Data:

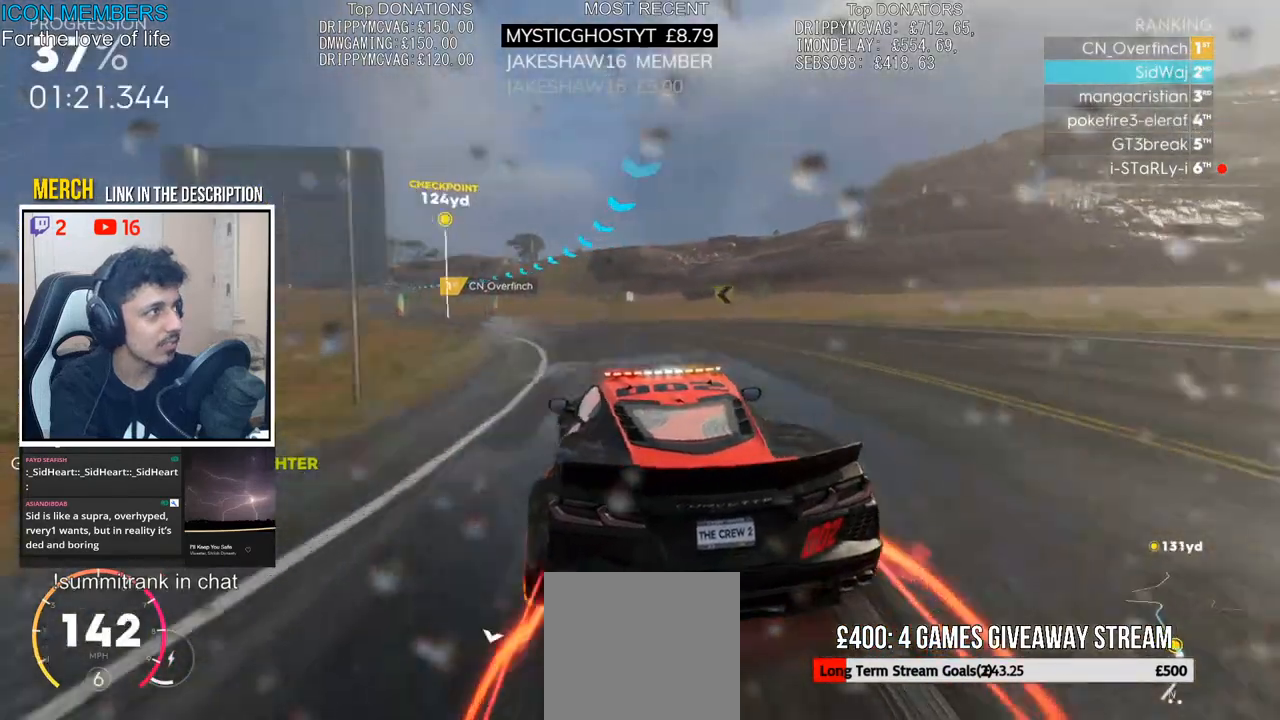
{"buttons": ["R2"], "left_stick": "center", "right_stick": "center", "events": [[150, "left_stick", "center"], [267, "left_stick", "left"], [500, "left_stick", "center"]]}
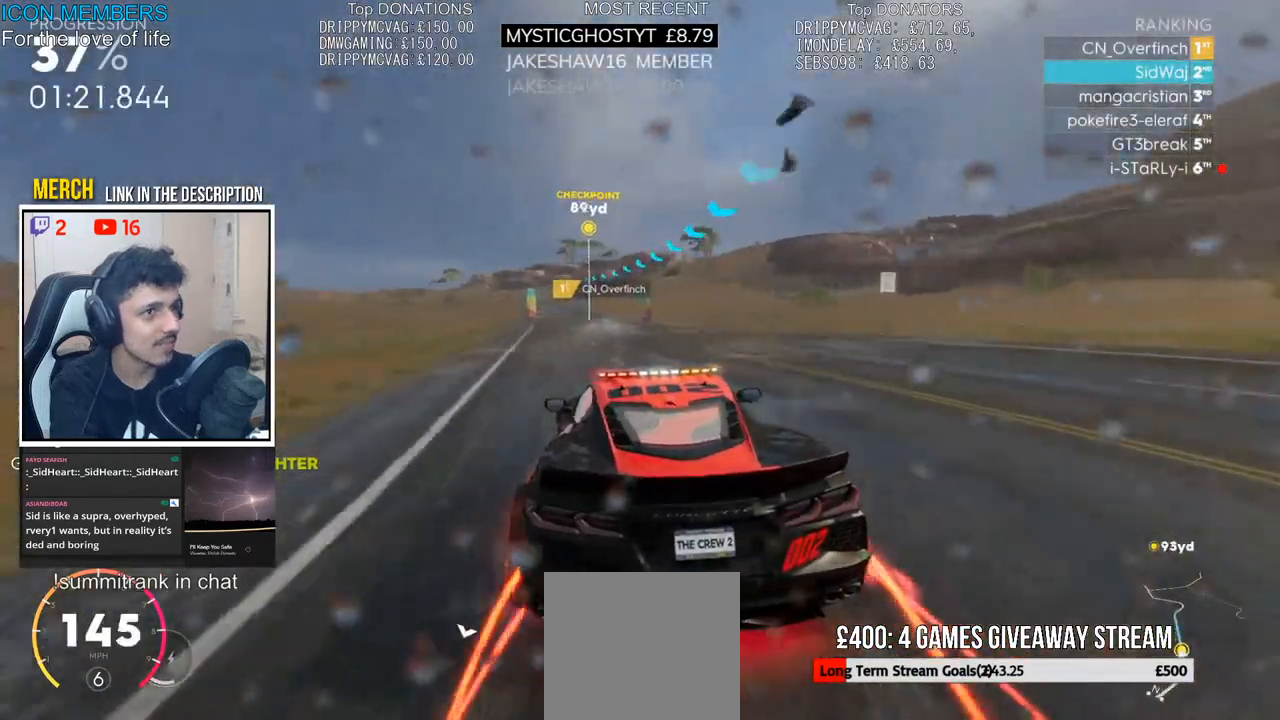
{"buttons": ["R2"], "left_stick": "center", "right_stick": "center", "events": []}
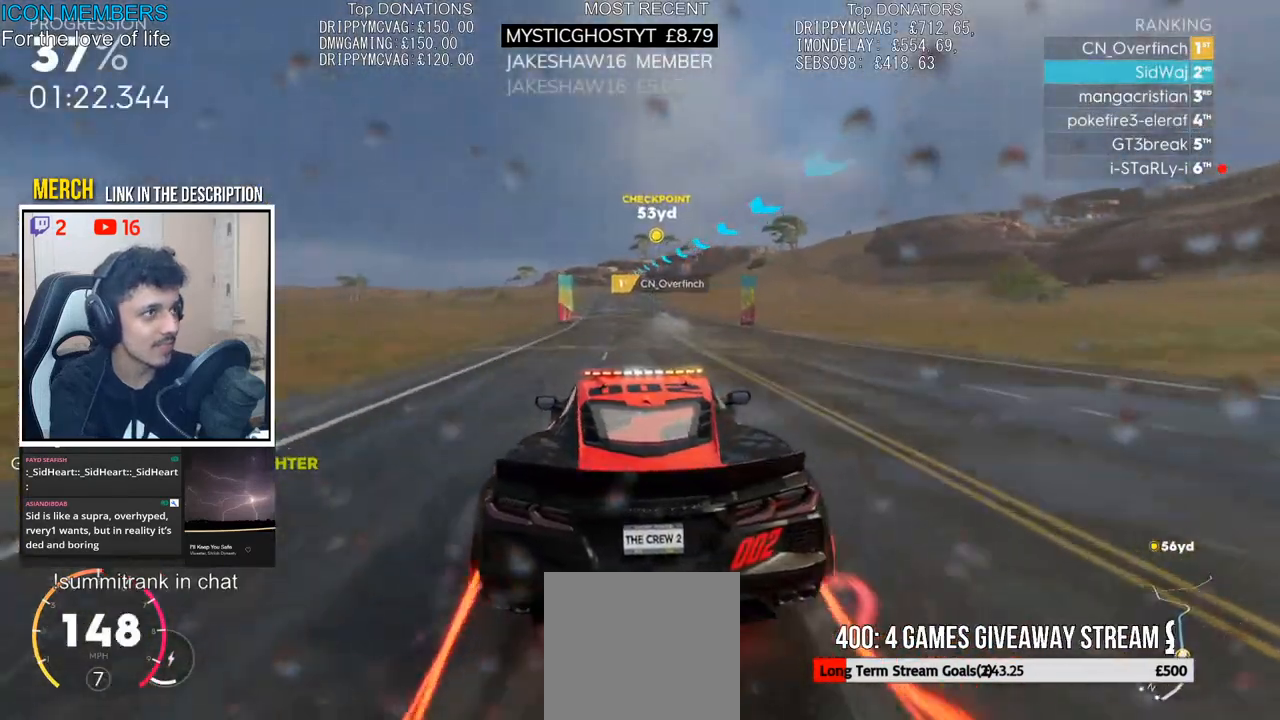
{"buttons": ["R2"], "left_stick": "left", "right_stick": "center", "events": [[500, "left_stick", "left"]]}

What you will do: Write the material out again exactly. Skip each picture.

Answer to the problem:
{"buttons": ["R2"], "left_stick": "center", "right_stick": "center", "events": [[150, "left_stick", "center"], [267, "left_stick", "left"], [500, "left_stick", "center"]]}
{"buttons": ["R2"], "left_stick": "center", "right_stick": "center", "events": []}
{"buttons": ["R2"], "left_stick": "left", "right_stick": "center", "events": [[500, "left_stick", "left"]]}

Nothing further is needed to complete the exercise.